A mouthful, I know but that longer answer actually covers a lot more ground than the standard answer and creates far more space for interpreters to think about and improve their work. In one (albeit long) sentence, interpreters can suddenly see that they are not just linguistic beasts but social and intentional animals. And once they realise that, whole new vistas open up for them to improve their skills.

Even still, being a researcher in interpreting means living with a huge amount of “I don’t know”s, especially in the areas that seem simple. We don’t actually know if you are better off interpreting into or out of your A language, despite lots of trying. We are still exploring exactly what changes when an interpreter is in a meeting or at a conference. We are still trying to figure out how interpreters do what they do and how they can improve. And as for specialisation: well, we haven’t really attempted to pin down the economics of that, let alone the process of getting there.

When I first started in research, I thought I would become some kind of expert, with lots of things to teach people.

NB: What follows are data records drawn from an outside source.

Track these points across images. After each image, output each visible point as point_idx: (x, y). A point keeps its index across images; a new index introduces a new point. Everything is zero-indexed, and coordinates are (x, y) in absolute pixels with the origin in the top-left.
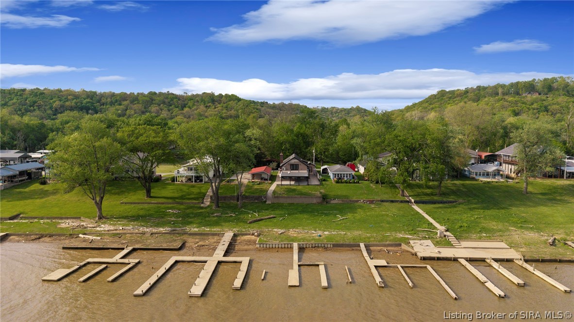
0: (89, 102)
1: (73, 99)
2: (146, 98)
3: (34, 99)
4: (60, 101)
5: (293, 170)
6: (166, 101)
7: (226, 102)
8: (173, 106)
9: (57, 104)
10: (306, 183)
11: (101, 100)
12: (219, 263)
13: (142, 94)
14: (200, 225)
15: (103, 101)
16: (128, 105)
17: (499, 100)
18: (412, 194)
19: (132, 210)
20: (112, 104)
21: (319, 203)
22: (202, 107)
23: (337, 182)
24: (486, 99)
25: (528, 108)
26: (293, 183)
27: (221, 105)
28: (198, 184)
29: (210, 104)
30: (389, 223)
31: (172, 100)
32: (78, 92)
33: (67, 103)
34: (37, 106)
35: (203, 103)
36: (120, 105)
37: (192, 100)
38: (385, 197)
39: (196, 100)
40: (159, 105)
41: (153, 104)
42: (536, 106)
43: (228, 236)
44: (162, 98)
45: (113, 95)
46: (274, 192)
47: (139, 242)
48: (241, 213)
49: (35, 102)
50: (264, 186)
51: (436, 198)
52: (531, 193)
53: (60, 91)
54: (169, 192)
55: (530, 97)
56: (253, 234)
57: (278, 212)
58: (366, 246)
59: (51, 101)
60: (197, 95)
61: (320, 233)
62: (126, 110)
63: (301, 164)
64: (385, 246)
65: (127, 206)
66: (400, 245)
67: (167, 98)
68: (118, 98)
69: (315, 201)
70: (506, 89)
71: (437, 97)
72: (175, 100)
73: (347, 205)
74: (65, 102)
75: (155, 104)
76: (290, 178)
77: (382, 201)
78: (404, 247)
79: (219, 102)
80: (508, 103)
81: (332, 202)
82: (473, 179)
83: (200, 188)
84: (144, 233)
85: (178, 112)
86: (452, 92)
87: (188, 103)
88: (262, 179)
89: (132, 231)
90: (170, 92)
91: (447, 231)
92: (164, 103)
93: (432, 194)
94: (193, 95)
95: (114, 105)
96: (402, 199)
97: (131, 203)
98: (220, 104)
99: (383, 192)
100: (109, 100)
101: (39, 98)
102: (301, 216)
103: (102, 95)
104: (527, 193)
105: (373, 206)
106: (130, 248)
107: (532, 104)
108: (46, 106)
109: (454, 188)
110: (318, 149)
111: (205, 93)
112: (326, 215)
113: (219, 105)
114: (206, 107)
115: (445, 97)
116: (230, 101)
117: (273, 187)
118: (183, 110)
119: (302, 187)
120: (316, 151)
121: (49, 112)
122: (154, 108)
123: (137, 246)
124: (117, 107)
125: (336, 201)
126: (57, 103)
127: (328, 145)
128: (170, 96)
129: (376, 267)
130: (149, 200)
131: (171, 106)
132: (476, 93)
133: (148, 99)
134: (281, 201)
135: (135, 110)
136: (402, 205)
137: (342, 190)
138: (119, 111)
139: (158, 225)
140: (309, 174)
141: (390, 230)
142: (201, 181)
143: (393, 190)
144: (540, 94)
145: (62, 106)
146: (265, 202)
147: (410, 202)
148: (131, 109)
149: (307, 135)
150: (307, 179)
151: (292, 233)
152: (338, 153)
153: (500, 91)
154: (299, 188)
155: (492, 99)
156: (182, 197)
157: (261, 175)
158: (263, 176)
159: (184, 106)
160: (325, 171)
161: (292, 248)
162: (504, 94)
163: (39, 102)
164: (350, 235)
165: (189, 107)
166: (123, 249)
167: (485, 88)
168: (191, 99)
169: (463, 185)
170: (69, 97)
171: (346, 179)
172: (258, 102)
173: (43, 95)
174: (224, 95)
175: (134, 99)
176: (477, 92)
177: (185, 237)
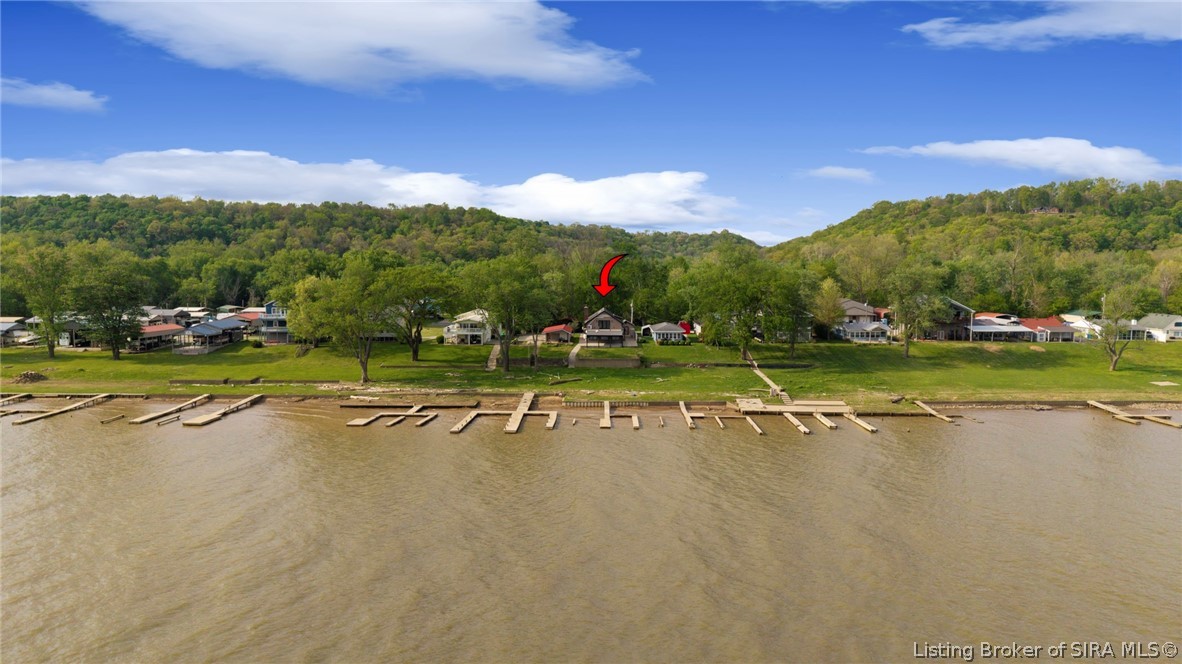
0: (213, 223)
1: (183, 217)
2: (320, 215)
3: (112, 216)
4: (160, 219)
5: (602, 328)
6: (358, 220)
7: (473, 224)
8: (371, 230)
9: (154, 226)
10: (620, 345)
11: (234, 218)
12: (525, 415)
13: (311, 206)
14: (492, 386)
15: (239, 219)
16: (286, 228)
17: (980, 223)
18: (757, 357)
19: (401, 373)
20: (257, 225)
21: (635, 367)
22: (427, 234)
23: (662, 344)
24: (960, 220)
25: (1034, 239)
26: (602, 345)
27: (463, 228)
28: (476, 346)
29: (441, 227)
30: (717, 384)
31: (369, 218)
32: (188, 202)
33: (174, 225)
34: (116, 229)
35: (427, 224)
36: (272, 227)
37: (407, 218)
38: (721, 361)
39: (414, 219)
40: (346, 228)
41: (334, 226)
42: (1047, 234)
43: (529, 396)
44: (349, 215)
45: (256, 208)
46: (578, 355)
47: (426, 402)
48: (539, 376)
49: (112, 222)
50: (564, 348)
51: (786, 362)
52: (914, 357)
53: (154, 200)
54: (438, 354)
55: (1038, 216)
56: (557, 395)
57: (584, 375)
58: (686, 404)
59: (143, 220)
60: (415, 210)
61: (635, 393)
62: (285, 237)
63: (615, 321)
64: (708, 404)
65: (391, 371)
66: (725, 403)
67: (359, 215)
68: (267, 214)
69: (631, 365)
70: (999, 200)
71: (872, 215)
72: (375, 219)
73: (671, 368)
74: (168, 221)
75: (339, 226)
76: (599, 338)
77: (717, 365)
78: (729, 405)
79: (458, 223)
80: (997, 229)
81: (654, 366)
82: (848, 341)
83: (478, 350)
84: (428, 394)
85: (383, 242)
86: (901, 206)
87: (399, 224)
88: (560, 340)
89: (412, 392)
90: (364, 203)
91: (782, 391)
92: (354, 224)
93: (783, 358)
94: (408, 209)
95: (260, 227)
96: (743, 362)
97: (395, 367)
98: (460, 226)
99: (721, 355)
100: (248, 218)
101: (118, 215)
102: (614, 379)
103: (235, 209)
104: (908, 357)
105: (703, 370)
106: (420, 406)
107: (1042, 230)
108: (132, 229)
109: (815, 351)
110: (639, 303)
111: (429, 205)
112: (643, 377)
113: (458, 229)
114: (435, 232)
115: (887, 215)
116: (479, 221)
117: (576, 349)
118: (390, 237)
119: (615, 349)
120: (635, 304)
121: (141, 240)
122: (336, 235)
123: (425, 404)
124: (268, 231)
125: (658, 365)
126: (155, 223)
127: (653, 296)
128: (365, 211)
129: (692, 418)
130: (417, 363)
131: (367, 229)
132: (943, 208)
133: (324, 216)
134: (588, 364)
135: (301, 238)
136: (742, 369)
137: (668, 352)
138: (273, 240)
139: (441, 387)
140: (624, 333)
141: (716, 390)
142: (479, 342)
143: (734, 353)
144: (1061, 211)
145: (164, 230)
146: (567, 366)
147: (753, 366)
148: (293, 235)
149: (622, 283)
150: (621, 339)
151: (602, 393)
152: (668, 309)
153: (988, 204)
154: (611, 350)
155: (969, 219)
156: (458, 360)
157: (559, 335)
158: (561, 336)
159: (391, 231)
160: (647, 332)
161: (602, 407)
162: (994, 210)
163: (120, 222)
164: (669, 395)
165: (402, 233)
166: (412, 407)
167: (961, 199)
168: (404, 218)
169: (829, 347)
170: (175, 213)
171: (673, 339)
172: (530, 222)
173: (126, 209)
174: (467, 209)
175: (297, 216)
176: (947, 205)
177: (479, 398)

And, yes, I have learned a lot. But a lot of what I have learned is just how much we don’t know and how many things are actually really difficult to find out. I have figured out, however, that when it comes to interpreting, Occam’s razor turns out to be pretty blunt. The standard, quick answers that float around the profession simply mask the sheer complexity of what we do and how we do it. Some of them are great for starters but there is a whole lot more to discover.